Sessizce kafamı salladım.
“Evet, ben de özledim. Ama alışmak zorundayız.”
“Alışmak zorunda olmak çok acınası,” diye mızıldandım. Annem bu huysuzluğuma gülerek bana daha sıkı sarıldı.
“Hadi ama benim kızım güçlüdür. Şimdi uyu biraz. Yarın yeni bir gün olacak. İyi geceler.”
Alnıma bir öpücük kondurdu ve odamın kapısını kapatarak dışarı çıktı. Annemin bu sakinliğini kıskanıyordum. O her zaman, her olayda iyi bir şey görürdü. Kötü bir şey olduğunda bakış açıcı hep aynıydı.
Şimdi uyu. Yarın yeni bir gün. Her şeye baştan başla. Ama ben bunu asla yapamazdım. Karamsarlık konusunda anneme çekmemiştim. Hele babam! Onun karamsarlık, mutsuzluk, umutsuzluk gibi hislerinin olduğundan emin değildim. O daima gülerdi. Ve ben de bunu daima kıskanırdım.
O sırada, bu odada daha fazla kalamayacağımı fark ettim. Burada olduğum sürece Novice’in zıplayarak kucağıma oturmasını veya klasikleşmiş gece sohbetlerimiz için Lily’nin aramasını bekleyecektim. Ama kabul etmek zorundaydım. Bir daha asla Novice kucağıma zıplamayacak ve Lily beni aramayacaktı.
Vestiyerde duran anahtarlardan birini aldım ve kapıyı arkamdan sessizce kapatarak apartmana çıktım. Düz çatıya çıkan merdivenleri çıkarken gözyaşlarıma hâkim olmaya çalışıyordum. Merdivenlerin sonundaki ağır kapıyı zorla iterek açtım ve açık havaya çıktım.
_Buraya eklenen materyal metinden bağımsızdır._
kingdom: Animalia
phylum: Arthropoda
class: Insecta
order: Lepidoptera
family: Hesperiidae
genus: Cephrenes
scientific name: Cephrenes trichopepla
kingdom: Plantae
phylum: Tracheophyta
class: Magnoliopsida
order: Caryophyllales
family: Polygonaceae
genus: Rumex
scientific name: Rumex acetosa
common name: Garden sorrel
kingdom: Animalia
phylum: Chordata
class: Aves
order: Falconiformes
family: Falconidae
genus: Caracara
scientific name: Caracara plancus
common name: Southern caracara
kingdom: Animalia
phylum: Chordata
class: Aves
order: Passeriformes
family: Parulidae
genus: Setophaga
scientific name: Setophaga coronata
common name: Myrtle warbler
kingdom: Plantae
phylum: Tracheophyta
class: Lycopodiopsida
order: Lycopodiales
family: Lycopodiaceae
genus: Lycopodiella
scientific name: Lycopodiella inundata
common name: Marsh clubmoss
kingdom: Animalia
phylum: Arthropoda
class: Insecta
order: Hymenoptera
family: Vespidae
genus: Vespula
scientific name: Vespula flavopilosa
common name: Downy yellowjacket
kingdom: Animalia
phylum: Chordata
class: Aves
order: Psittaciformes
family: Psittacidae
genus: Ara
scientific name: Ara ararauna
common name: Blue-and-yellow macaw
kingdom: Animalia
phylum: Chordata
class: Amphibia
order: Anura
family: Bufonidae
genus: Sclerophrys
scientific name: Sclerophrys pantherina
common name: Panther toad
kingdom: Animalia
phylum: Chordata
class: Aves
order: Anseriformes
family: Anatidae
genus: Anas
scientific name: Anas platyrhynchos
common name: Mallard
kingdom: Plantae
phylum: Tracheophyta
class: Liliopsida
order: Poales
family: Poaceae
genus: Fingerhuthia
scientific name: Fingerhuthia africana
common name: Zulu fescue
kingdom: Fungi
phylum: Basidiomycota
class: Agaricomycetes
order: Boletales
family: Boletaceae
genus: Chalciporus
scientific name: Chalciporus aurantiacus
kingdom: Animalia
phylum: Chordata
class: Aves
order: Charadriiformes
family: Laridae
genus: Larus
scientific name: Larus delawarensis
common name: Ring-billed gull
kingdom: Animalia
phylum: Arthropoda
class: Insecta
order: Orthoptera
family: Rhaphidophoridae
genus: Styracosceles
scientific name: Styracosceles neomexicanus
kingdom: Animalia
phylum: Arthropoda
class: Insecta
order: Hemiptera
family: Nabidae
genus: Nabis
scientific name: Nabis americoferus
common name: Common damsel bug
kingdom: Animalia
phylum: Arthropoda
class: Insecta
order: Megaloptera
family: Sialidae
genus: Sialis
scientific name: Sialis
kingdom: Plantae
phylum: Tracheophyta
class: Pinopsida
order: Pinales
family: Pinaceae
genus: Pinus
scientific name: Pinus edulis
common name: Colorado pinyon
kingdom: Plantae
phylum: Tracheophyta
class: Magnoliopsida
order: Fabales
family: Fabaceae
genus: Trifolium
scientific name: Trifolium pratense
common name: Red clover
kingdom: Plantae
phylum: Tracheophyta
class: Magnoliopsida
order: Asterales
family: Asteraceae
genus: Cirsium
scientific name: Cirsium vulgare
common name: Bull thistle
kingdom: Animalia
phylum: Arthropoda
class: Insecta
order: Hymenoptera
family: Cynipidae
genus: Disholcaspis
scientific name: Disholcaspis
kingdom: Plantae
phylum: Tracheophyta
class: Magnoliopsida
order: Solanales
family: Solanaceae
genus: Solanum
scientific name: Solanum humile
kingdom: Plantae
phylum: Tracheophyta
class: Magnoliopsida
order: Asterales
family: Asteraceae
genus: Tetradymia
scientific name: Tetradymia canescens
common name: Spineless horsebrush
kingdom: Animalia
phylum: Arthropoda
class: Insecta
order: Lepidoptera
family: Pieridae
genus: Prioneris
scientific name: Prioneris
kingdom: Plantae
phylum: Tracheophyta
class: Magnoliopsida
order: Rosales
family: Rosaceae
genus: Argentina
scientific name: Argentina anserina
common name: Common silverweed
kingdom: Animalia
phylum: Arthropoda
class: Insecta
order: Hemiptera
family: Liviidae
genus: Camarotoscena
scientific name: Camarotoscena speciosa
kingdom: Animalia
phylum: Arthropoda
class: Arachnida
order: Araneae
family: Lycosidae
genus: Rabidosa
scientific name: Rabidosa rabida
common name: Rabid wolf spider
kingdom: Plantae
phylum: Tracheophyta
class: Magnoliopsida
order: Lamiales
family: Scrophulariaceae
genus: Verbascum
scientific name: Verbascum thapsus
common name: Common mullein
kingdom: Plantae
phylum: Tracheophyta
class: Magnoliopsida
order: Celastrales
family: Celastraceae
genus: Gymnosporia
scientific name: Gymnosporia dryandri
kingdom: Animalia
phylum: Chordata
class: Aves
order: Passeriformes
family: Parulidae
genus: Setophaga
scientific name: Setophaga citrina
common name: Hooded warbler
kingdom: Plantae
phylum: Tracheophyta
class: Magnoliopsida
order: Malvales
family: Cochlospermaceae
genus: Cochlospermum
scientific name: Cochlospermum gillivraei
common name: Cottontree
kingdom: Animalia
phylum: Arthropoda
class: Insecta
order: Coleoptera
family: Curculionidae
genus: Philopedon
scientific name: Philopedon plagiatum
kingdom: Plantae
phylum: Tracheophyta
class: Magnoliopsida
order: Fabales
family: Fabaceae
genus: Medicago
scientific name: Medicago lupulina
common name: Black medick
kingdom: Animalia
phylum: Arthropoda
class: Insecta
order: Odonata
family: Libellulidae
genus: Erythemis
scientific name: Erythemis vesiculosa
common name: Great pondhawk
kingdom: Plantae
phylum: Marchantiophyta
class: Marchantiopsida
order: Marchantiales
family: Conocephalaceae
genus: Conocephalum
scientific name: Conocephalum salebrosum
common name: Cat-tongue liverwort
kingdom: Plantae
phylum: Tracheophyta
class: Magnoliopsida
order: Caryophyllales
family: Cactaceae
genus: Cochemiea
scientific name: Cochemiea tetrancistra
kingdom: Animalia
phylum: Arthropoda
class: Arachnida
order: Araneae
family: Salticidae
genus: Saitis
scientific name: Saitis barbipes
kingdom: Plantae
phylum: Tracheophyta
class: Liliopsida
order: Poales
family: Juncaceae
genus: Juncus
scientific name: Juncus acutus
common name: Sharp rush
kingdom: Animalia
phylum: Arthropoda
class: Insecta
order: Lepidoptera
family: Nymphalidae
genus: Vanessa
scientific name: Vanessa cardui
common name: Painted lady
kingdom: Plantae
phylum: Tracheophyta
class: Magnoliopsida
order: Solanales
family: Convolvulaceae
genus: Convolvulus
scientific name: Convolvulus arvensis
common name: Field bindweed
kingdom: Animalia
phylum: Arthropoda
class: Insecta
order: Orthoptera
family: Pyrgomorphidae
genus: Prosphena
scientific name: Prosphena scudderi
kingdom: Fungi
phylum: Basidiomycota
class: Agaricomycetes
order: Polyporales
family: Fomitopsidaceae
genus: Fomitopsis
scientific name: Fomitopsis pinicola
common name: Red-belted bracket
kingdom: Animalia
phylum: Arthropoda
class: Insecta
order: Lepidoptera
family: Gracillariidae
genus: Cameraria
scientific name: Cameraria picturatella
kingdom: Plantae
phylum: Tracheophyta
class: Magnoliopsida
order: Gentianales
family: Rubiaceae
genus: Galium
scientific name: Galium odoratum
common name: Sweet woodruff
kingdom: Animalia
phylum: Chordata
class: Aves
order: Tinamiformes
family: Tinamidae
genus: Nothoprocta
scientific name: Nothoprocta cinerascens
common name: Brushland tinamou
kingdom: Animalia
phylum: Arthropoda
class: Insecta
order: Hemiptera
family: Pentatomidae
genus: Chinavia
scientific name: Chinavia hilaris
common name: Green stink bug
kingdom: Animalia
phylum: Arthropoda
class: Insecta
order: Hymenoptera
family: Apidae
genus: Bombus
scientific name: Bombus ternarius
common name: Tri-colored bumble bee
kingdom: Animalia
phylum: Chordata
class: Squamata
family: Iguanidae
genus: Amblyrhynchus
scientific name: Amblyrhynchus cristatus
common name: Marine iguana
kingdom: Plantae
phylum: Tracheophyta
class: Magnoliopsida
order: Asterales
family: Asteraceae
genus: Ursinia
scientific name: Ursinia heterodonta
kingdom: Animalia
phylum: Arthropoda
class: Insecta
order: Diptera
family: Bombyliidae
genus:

Hafif hafif yüzüme vuran ve saçlarımı uçuşturan rüzgâr kendimi iyi hissetmemi sağladı. Rüzgârı severdim, yağmuru da öyle. Sıcaktan yanmaktansa üşümeyi tercih ederdim. Rüzgârı dinlemeyi bırakıp ağır adımlarla tırabzanlara yürürdüm.
Burayı sabah keşfetmiştim. Roma’nın bir kısmını tepeden görebiliyordunuz. Gündüz de çok güzeldi. Ama gece… Harikaydı! Sokak lambalarının âdete gündüzmüşçesine aydınlattığı yerlerde toplanmış büyük turist grupları görebiliyordum. Babam, Ağustos ayında, Roma’da İtalyan’dan çok turist olduğunu söylemişti. Sokaklardaki kalabalık bunu doğruluyor gibiydi. Tabi bir hafta sonra okul açılacaktı ve İtalyanlar geri döneceklerdi.
Okul… Burada okula gitmenin nasıl olacağı konusunda hiçbir fikrim yoktu. Aslında buna pek kafa yormamıştım. Düşünmek bile canımı acıtıyordu. Yeni insanlar, yeni öğretmenler, yeni mekanlar… Bunları düşündükçe her türlü yenilikten nefret ediyordum. Aklımdan geçen onca düşüncenin arasında biri bile burada mutlu olabileceğimi söylemiyordu. Buraya ait değildim.
Bu konuda içimdeki tek umut babamın beni kaydettirdiği lisenin İngiliz Lisesi olmasıydı. Orada İngilizce eğitim veriliyordu. Zayıf İtalyancamla lafları ağzımda geveleyip durmayacağı için memnundum. Üstelik babam, kalabalık bir okul olmadığını söylemişti. Bu daha da iyiydi. Eski okulumda da toplam sekiz yüz kadar öğrenci vardı. Kalabalıktan hoşlanmazdım. O da hoşlanmadığım birçok şeyden sadece biriydi.